## Challenge:
Please format the stretch of lines from the one containing "scientific name: Prosopis velutina" through the one containing "scientific name: Trifolium dubium" as a two-column CSV with the headers field and value, one row per line. Put each field and each value in its own quoted cell, with any line breaks replaced by spaces.

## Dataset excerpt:
+ + + +

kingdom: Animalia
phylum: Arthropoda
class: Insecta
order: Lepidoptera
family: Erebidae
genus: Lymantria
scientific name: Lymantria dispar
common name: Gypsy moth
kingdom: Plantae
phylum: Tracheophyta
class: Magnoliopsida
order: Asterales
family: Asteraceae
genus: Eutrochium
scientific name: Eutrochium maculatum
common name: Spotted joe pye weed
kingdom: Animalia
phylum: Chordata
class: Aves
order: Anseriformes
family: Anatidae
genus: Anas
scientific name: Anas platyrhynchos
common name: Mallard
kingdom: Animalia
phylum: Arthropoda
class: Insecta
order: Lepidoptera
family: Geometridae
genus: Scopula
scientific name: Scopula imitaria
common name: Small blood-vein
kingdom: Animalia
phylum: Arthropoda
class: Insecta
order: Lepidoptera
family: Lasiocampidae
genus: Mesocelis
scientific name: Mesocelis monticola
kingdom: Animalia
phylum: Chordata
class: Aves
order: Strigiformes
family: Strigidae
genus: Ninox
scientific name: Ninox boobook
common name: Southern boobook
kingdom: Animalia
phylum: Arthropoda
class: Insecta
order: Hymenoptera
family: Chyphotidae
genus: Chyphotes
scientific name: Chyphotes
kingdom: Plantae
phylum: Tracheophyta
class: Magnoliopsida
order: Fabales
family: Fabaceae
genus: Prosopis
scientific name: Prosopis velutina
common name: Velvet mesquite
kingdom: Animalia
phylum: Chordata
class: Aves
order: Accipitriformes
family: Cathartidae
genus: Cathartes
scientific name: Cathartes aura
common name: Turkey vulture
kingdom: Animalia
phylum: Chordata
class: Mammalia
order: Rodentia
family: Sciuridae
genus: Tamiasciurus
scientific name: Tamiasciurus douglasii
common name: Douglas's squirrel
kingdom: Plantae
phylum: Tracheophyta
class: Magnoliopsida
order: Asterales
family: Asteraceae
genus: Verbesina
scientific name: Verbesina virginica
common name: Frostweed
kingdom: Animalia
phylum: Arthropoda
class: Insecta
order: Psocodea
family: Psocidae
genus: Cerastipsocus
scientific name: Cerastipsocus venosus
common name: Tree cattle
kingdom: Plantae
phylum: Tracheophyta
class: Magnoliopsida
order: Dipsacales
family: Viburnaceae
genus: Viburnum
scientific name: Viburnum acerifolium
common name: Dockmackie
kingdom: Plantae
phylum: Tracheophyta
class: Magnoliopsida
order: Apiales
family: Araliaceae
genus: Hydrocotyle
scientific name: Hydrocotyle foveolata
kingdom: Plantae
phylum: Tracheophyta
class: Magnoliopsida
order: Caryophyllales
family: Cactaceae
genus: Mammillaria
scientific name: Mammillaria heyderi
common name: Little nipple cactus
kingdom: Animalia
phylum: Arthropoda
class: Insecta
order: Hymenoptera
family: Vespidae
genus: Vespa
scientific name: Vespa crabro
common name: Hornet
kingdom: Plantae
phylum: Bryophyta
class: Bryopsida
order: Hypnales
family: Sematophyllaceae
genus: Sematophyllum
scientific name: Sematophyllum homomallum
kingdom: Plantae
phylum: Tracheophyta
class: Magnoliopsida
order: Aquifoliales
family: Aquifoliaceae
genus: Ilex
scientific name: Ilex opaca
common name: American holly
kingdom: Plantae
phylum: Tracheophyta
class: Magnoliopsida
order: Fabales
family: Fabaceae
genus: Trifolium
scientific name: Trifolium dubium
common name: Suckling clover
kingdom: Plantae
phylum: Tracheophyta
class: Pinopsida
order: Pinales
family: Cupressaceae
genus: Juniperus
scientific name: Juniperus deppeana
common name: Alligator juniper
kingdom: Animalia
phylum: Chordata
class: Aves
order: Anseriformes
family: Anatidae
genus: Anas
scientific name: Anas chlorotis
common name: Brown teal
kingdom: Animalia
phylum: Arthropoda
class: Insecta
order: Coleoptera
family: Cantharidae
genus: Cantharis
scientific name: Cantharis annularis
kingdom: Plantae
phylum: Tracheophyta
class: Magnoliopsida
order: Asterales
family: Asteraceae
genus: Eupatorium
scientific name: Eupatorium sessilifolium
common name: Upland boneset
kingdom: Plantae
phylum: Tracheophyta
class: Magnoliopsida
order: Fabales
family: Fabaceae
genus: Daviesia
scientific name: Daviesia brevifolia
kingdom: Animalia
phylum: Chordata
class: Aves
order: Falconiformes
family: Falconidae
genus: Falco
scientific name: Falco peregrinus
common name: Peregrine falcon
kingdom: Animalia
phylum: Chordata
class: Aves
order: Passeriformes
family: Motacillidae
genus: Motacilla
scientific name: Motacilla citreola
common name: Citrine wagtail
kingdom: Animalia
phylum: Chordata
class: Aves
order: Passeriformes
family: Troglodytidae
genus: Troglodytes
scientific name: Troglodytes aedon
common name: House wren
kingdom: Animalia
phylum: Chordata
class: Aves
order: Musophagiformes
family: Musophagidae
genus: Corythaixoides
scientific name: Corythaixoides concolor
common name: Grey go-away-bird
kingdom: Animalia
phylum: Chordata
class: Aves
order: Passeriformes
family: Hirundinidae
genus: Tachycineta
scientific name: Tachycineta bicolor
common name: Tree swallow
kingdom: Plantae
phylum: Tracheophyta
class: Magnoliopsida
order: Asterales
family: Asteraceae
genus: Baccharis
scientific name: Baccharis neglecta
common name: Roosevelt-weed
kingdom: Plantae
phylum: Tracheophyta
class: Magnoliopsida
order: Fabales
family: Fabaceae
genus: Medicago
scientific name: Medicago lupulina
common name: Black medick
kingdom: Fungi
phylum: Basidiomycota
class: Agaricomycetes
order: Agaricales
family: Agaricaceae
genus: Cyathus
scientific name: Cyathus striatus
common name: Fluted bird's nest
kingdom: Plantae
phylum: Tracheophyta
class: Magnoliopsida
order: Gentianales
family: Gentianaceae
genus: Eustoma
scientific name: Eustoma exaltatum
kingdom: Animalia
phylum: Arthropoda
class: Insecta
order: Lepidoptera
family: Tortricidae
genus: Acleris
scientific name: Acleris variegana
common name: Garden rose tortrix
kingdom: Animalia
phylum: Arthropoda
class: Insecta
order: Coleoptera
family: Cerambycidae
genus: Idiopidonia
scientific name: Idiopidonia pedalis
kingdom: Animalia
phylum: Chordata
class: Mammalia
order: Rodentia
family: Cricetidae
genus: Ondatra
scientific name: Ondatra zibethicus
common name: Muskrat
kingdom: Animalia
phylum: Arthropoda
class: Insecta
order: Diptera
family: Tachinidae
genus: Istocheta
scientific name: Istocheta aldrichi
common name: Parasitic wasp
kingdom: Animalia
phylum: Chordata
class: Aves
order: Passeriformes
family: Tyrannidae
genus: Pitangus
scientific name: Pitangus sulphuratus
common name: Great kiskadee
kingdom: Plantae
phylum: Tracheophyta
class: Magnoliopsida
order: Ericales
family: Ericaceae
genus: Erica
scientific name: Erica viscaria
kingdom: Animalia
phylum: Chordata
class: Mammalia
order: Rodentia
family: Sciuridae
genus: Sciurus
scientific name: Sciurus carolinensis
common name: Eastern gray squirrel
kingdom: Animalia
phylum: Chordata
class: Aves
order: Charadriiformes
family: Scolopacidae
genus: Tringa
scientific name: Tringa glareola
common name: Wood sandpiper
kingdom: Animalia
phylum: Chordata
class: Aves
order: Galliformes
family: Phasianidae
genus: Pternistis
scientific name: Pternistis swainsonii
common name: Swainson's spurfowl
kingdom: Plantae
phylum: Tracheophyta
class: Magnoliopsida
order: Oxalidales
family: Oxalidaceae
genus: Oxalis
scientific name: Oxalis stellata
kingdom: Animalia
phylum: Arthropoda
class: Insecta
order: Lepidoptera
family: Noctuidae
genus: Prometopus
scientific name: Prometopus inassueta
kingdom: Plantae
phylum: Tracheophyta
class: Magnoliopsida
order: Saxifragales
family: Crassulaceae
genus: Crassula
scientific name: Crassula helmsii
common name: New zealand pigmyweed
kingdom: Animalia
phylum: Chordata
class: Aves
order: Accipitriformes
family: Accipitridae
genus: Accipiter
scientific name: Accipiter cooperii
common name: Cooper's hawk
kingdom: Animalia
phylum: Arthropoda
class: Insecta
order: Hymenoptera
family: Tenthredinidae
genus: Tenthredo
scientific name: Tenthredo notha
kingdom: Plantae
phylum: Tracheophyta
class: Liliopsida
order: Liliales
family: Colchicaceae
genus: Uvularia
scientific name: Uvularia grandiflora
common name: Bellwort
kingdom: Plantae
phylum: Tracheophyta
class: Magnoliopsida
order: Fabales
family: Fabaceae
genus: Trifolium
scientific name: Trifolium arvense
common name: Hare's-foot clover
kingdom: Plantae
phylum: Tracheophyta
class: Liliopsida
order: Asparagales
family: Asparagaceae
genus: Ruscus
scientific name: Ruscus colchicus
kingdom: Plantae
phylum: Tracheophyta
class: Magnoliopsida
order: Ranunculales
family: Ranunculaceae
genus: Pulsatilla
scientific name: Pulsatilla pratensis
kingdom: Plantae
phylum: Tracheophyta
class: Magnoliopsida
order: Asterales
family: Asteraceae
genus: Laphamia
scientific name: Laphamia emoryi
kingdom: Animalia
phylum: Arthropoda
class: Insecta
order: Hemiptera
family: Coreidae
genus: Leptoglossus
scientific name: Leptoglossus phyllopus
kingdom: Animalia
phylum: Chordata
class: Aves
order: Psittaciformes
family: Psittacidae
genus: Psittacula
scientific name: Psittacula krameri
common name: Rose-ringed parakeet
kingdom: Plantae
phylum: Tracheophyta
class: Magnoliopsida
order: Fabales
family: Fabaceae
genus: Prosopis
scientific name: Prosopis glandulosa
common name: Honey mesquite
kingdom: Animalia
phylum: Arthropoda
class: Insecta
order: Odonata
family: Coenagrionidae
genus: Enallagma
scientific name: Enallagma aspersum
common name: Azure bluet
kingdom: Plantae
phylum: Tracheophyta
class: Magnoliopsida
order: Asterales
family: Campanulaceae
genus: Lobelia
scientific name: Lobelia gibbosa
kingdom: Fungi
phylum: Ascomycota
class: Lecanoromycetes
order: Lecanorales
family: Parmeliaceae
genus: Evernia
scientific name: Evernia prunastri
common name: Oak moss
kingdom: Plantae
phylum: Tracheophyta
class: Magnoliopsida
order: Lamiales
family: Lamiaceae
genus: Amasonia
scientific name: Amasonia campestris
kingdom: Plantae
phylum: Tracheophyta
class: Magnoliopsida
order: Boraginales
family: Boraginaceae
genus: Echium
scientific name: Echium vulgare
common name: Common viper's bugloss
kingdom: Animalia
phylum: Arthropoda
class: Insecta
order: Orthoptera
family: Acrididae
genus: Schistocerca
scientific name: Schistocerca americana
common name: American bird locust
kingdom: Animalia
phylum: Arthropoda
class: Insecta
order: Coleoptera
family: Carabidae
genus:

+ + + +

## Written reply:
field,value
"scientific name:","Prosopis velutina"
"common name:","Velvet mesquite"
"kingdom:","Animalia"
"phylum:","Chordata"
"class:","Aves"
"order:","Accipitriformes"
"family:","Cathartidae"
"genus:","Cathartes"
"scientific name:","Cathartes aura"
"common name:","Turkey vulture"
"kingdom:","Animalia"
"phylum:","Chordata"
"class:","Mammalia"
"order:","Rodentia"
"family:","Sciuridae"
"genus:","Tamiasciurus"
"scientific name:","Tamiasciurus douglasii"
"common name:","Douglas's squirrel"
"kingdom:","Plantae"
"phylum:","Tracheophyta"
"class:","Magnoliopsida"
"order:","Asterales"
"family:","Asteraceae"
"genus:","Verbesina"
"scientific name:","Verbesina virginica"
"common name:","Frostweed"
"kingdom:","Animalia"
"phylum:","Arthropoda"
"class:","Insecta"
"order:","Psocodea"
"family:","Psocidae"
"genus:","Cerastipsocus"
"scientific name:","Cerastipsocus venosus"
"common name:","Tree cattle"
"kingdom:","Plantae"
"phylum:","Tracheophyta"
"class:","Magnoliopsida"
"order:","Dipsacales"
"family:","Viburnaceae"
"genus:","Viburnum"
"scientific name:","Viburnum acerifolium"
"common name:","Dockmackie"
"kingdom:","Plantae"
"phylum:","Tracheophyta"
"class:","Magnoliopsida"
"order:","Apiales"
"family:","Araliaceae"
"genus:","Hydrocotyle"
"scientific name:","Hydrocotyle foveolata"
"kingdom:","Plantae"
"phylum:","Tracheophyta"
"class:","Magnoliopsida"
"order:","Caryophyllales"
"family:","Cactaceae"
"genus:","Mammillaria"
"scientific name:","Mammillaria heyderi"
"common name:","Little nipple cactus"
"kingdom:","Animalia"
"phylum:","Arthropoda"
"class:","Insecta"
"order:","Hymenoptera"
"family:","Vespidae"
"genus:","Vespa"
"scientific name:","Vespa crabro"
"common name:","Hornet"
"kingdom:","Plantae"
"phylum:","Bryophyta"
"class:","Bryopsida"
"order:","Hypnales"
"family:","Sematophyllaceae"
"genus:","Sematophyllum"
"scientific name:","Sematophyllum homomallum"
"kingdom:","Plantae"
"phylum:","Tracheophyta"
"class:","Magnoliopsida"
"order:","Aquifoliales"
"family:","Aquifoliaceae"
"genus:","Ilex"
"scientific name:","Ilex opaca"
"common name:","American holly"
"kingdom:","Plantae"
"phylum:","Tracheophyta"
"class:","Magnoliopsida"
"order:","Fabales"
"family:","Fabaceae"
"genus:","Trifolium"
"scientific name:","Trifolium dubium"